There are 11 spaces in which to insert 2 "dividers".

If the two dividers are placed in two different spaces,
. . there are: .$\displaystyle {11\choose2} = 55$ ways.
For example: .$\displaystyle \square\;\square\;\square\;\bigg| \;\square\;\square\;\square\;\square\;\square\;\bi gg|\;\square\:\square \qquad\text{means: }\:\begin{Bmatrix} \text{3 on shelf 1} \\ \text{5 on shelf 2} \\ \text{2 on shelf 3}\end{Bmatrix}$

If the two dividers are placed in the same space,
. . there are: .$\displaystyle 11$ ways.
For example: .$\displaystyle \square\;\square\;\square\;\square\;|\;|\;\square\ ;\square\;\square\;\square\;\square\:\square \qquad\text{ means: }\:\begin{Bmatrix}\text{4 on shelf 1} \\ \text{0 on shelf 2} \\ \text{6 on shelf 3} \end{Bmatrix}$

Hence, there are: .55 + 11 = 66 ways to place the boxes on the shelves.

(b) The top shelf must have exactly 2 stereos on it.
Place 2 boxes on the top shelf.
Then the other 8 boxes are distributed to the other two shelves.

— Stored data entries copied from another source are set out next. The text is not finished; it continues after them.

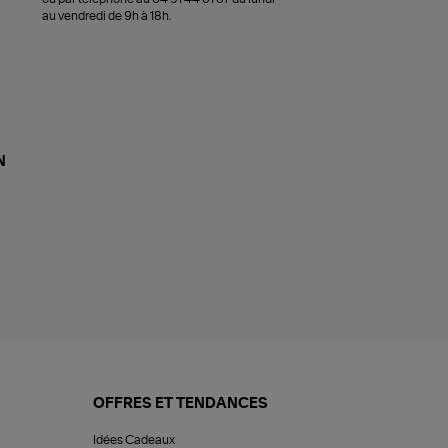
au vendredi de 9h à 18h.
N
OFFRES ET TENDANCES
Idées Cadeaux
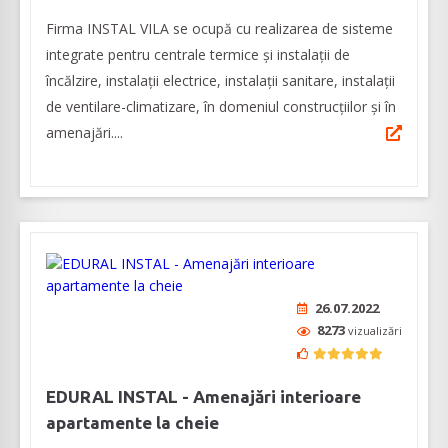
Firma INSTAL VILA se ocupă cu realizarea de sisteme
integrate pentru centrale termice și instalații de
încălzire, instalații electrice, instalații sanitare, instalații
de ventilare-climatizare, în domeniul construcțiilor și în
amenajări....
26.07.2022
8273
vizualizări
EDURAL INSTAL - Amenajări interioare
apartamente la cheie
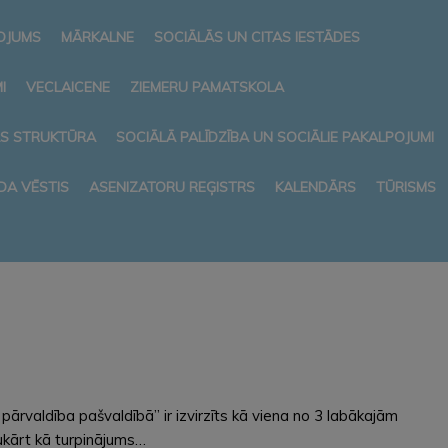
NOJUMS
MĀRKALNE
SOCIĀLĀS UN CITAS IESTĀDES
I
VECLAICENE
ZIEMERU PAMATSKOLA
AS STRUKTŪRA
SOCIĀLĀ PALĪDZĪBA UN SOCIĀLIE PAKALPOJUMI
DA VĒSTIS
ASENIZATORU REĢISTRS
KALENDĀRS
TŪRISMS
rvaldība pašvaldībā” ir izvirzīts kā viena no 3 labākajām
ukārt kā turpinājums…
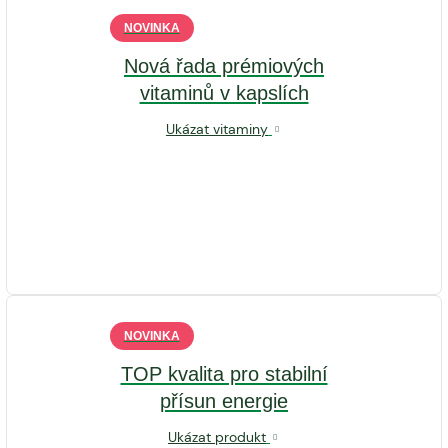
NOVINKA
Nová řada prémiových
vitaminů v kapslích
Ukázat vitaminy
NOVINKA
TOP kvalita pro stabilní
přísun energie
Ukázat produkt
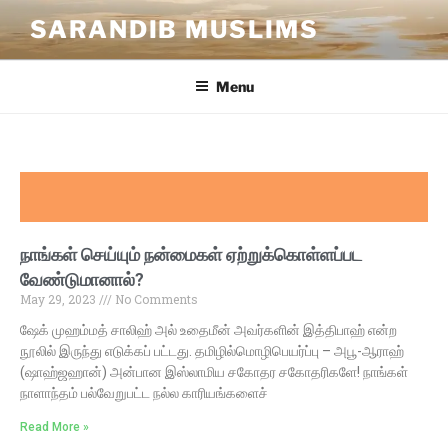
SARANDIB MUSLIMS
Menu
நாங்கள் செய்யும் நன்மைகள் ஏற்றுக்கொள்ளப்பட
வேண்டுமானால்?
May 29, 2023
No Comments
ஷேக் முஹம்மத் சாலிஹ் அல் உதைமீன் அவர்களின் இத்திபாஹ் என்ற
நூலில் இருந்து எடுக்கப் பட்டது. தமிழில்மொழிபெயர்ப்பு – அபூ-ஆராஹ்
(ஷாஹ்ஜஹான்) அன்பான இஸ்லாமிய சகோதர சகோதரிகளே! நாங்கள்
நாளாந்தம் பல்வேறுபட்ட நல்ல காரியங்களைச்
Read More »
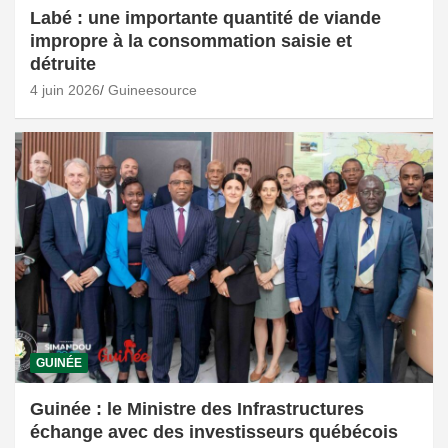
Labé : une importante quantité de viande
impropre à la consommation saisie et
détruite
4 juin 2026
Guineesource
GUINÉE
Guinée : le Ministre des Infrastructures
échange avec des investisseurs québécois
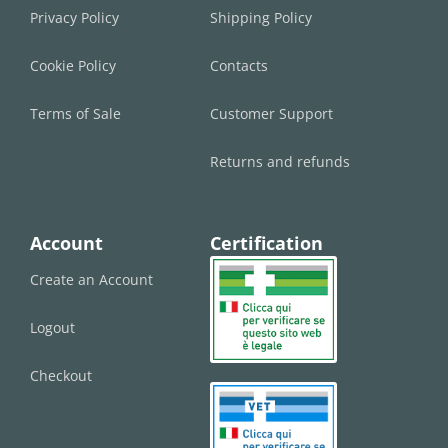
Privacy Policy
Shipping Policy
Cookie Policy
Contacts
Terms of Sale
Customer Support
Returns and refunds
Account
Certification
Create an Account
Logout
Checkout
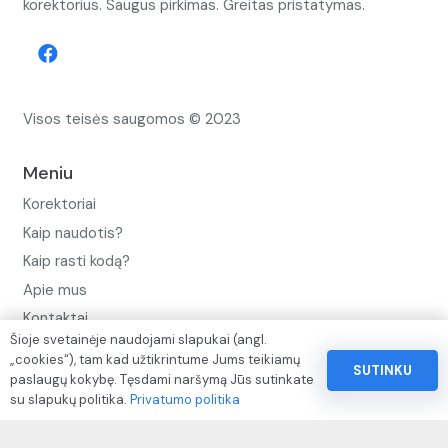
korektorius. Saugus pirkimas. Greitas pristatymas.
Visos teisės saugomos © 2023
Meniu
Korektoriai
Kaip naudotis?
Kaip rasti kodą?
Apie mus
Kontaktai
Šioje svetainėje naudojami slapukai (angl.
Privatumo politika
„cookies“), tam kad užtikrintume Jums teikiamų
SUTINKU
paslaugų kokybę. Tęsdami naršymą Jūs sutinkate
Pinigų ir prekių grąžinimo politika
su slapukų politika.
Privatumo politika
Paslaugų naudojimo sąlygos ir taisyklės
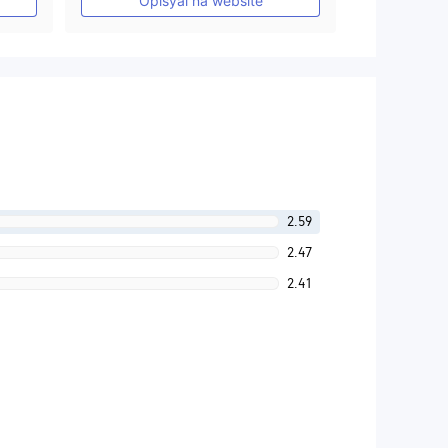
Opisyal na website
2.59
2.47
2.41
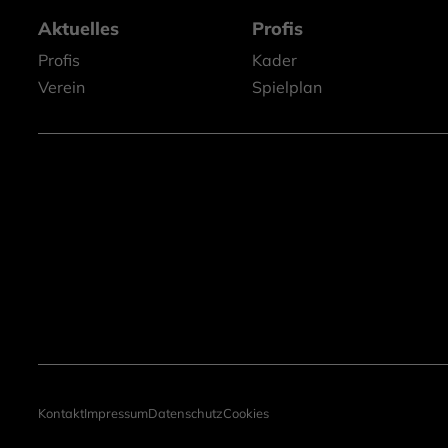
Aktuelles
Profis
Profis
Kader
Verein
Spielplan
Kontakt
Impressum
Datenschutz
Cookies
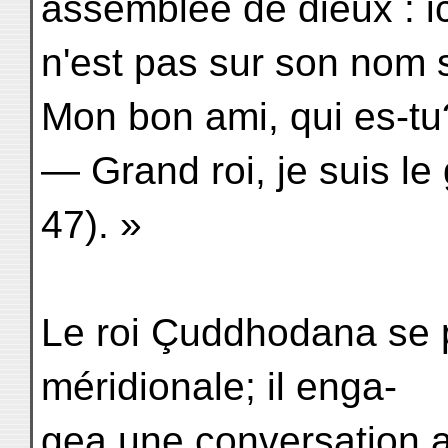
assemblée de dieux : ic
n'est pas sur son nom 
Mon bon ami, qui es-tu
— Grand roi, je suis le 
47). »
Le roi Çuddhodana se p
méridionale; il enga-
gea une conversation av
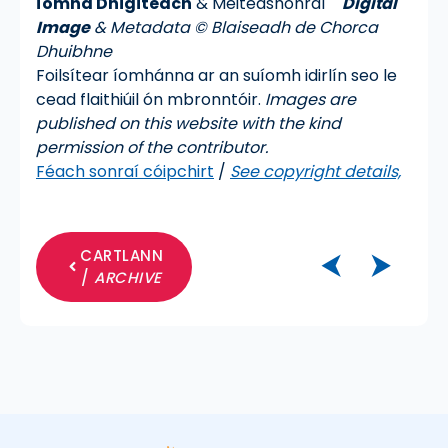
Íomha Dhigiteach
& Meiteashonraí
Digital
Image
& Metadata © Blaiseadh de Chorca
Dhuibhne
Foilsítear íomhánna ar an suíomh idirlín seo le
cead flaithiúil ón mbronntóir.
Images are
published on this website with the kind
permission of the contributor.
Féach sonraí cóipchirt
/
See copyright details,
CARTLANN
⮜
⮞
/
ARCHIVE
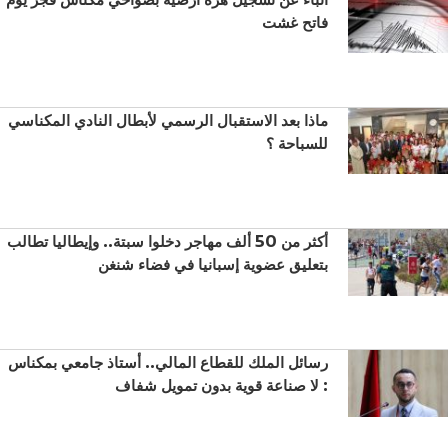
فاتح غشت
ماذا بعد الاستقبال الرسمي لأبطال النادي المكناسي
للسباحة ؟
أكثر من 50 ألف مهاجر دخلوا سبتة.. وإيطاليا تطالب
بتعليق عضوية إسبانيا في فضاء شنغن
رسائل الملك للقطاع المالي.. أستاذ جامعي بمكناس
: لا صناعة قوية بدون تمويل شفاف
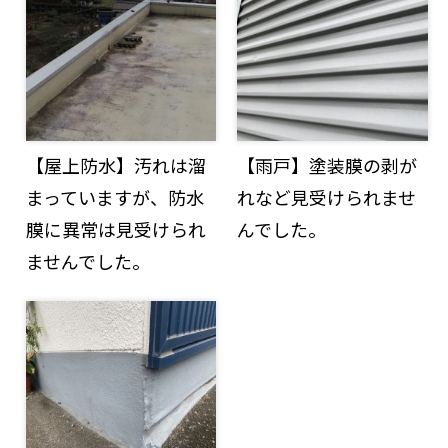
【屋上防水】汚れは溜
【雨戸】塗装膜の剥が
まっていますが、防水
れなど見受けられませ
膜に異常は見受けられ
んでした。
ませんでした。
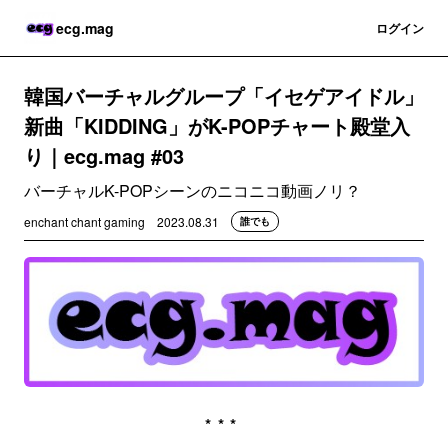
ecg.mag
登録
ログイン
韓国バーチャルグループ「イセゲアイドル」
新曲「KIDDING」がK-POPチャート殿堂入
り｜ecg.mag #03
バーチャルK-POPシーンのニコニコ動画ノリ？
enchant chant gaming
2023.08.31
誰でも
***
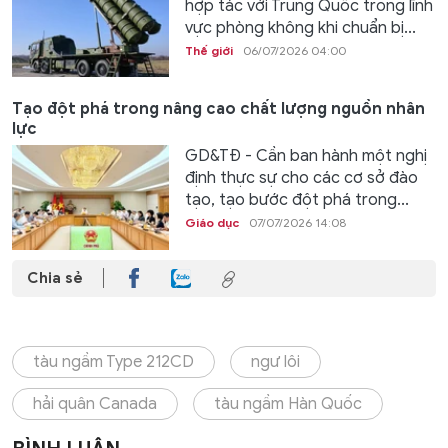
hợp tác với Trung Quốc trong lĩnh
vực phòng không khi chuẩn bị...
Thế giới
06/07/2026 04:00
Tạo đột phá trong nâng cao chất lượng nguồn nhân
lực
GD&TĐ - Cần ban hành một nghị
định thực sự cho các cơ sở đào
tạo, tạo bước đột phá trong...
Giáo dục
07/07/2026 14:08
Chia sẻ
tàu ngầm Type 212CD
ngư lôi
hải quân Canada
tàu ngầm Hàn Quốc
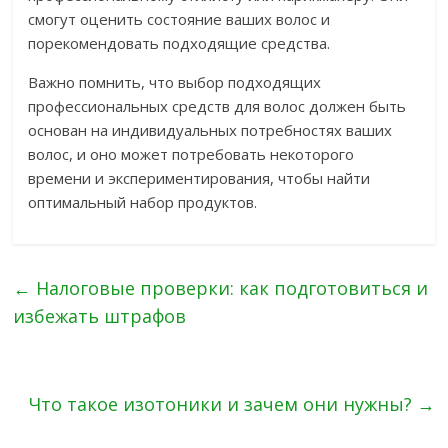
смогут оценить состояние ваших волос и
порекомендовать подходящие средства.
Важно помнить, что выбор подходящих
профессиональных средств для волос должен быть
основан на индивидуальных потребностях ваших
волос, и оно может потребовать некоторого
времени и экспериментирования, чтобы найти
оптимальный набор продуктов.
←
Налоговые проверки: как подготовиться и
избежать штрафов
Что такое изотоники и зачем они нужны?
→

Place the 8 boxes in a row; insert a space before, after, and between them.

. . $\displaystyle \_\;\square\;\_\;\square\;\_\;\square\;\_\; \square\;\_\;\square\;\_\;\square\;\_\;\square\;\_ \;\square\;\_$

There are 9 spaces in which to insert one divider.
Hence, there are 9 ways to place the other 8 boxes.

Therefore, there are 9 ways to have exactly two boxes on the top shelf.

(c) Each shelf must have at least 2 stereos on it.
For the last two parts, I had to make an exhaustive list.

If a partition has three different numbers, for example, (1,3,6)
. . the numbers can be assigned to the shelves in $\displaystyle 3!= 6$ ways.

If a partition has two equal numbers, for example, (3,3,4)
. . the numbers can be assinged to the shelves in $\displaystyle 3$ ways.

. . $\displaystyle \begin{array}{c|c} \text{Partition} & \text{Assign} \\ \hline (2,2,6) & 3 \\ (2,3,5) & 6 \\ (2,4,4) & 3 \\ (3,3,4) & 3 \\ \hline \text{Total:} & 15 \end{array}$

There are 15 ways for each shelf to have at least two boxes.

(d) No shelf can have more than 5 stereos on it.
Another listing . . .

. . $\displaystyle \begin{array}{c|c} \text{Partition} & \text{Assign} \\ \hline (1,4,5) & 6 \\ (2,3,5) & 6 \\ (2,4,4) & 3 \\ (3,3,4) & 3 \\ \hline \text{Total:} & 18 \end{array}$

There are 18 ways where each shelf has at most 5 boxes.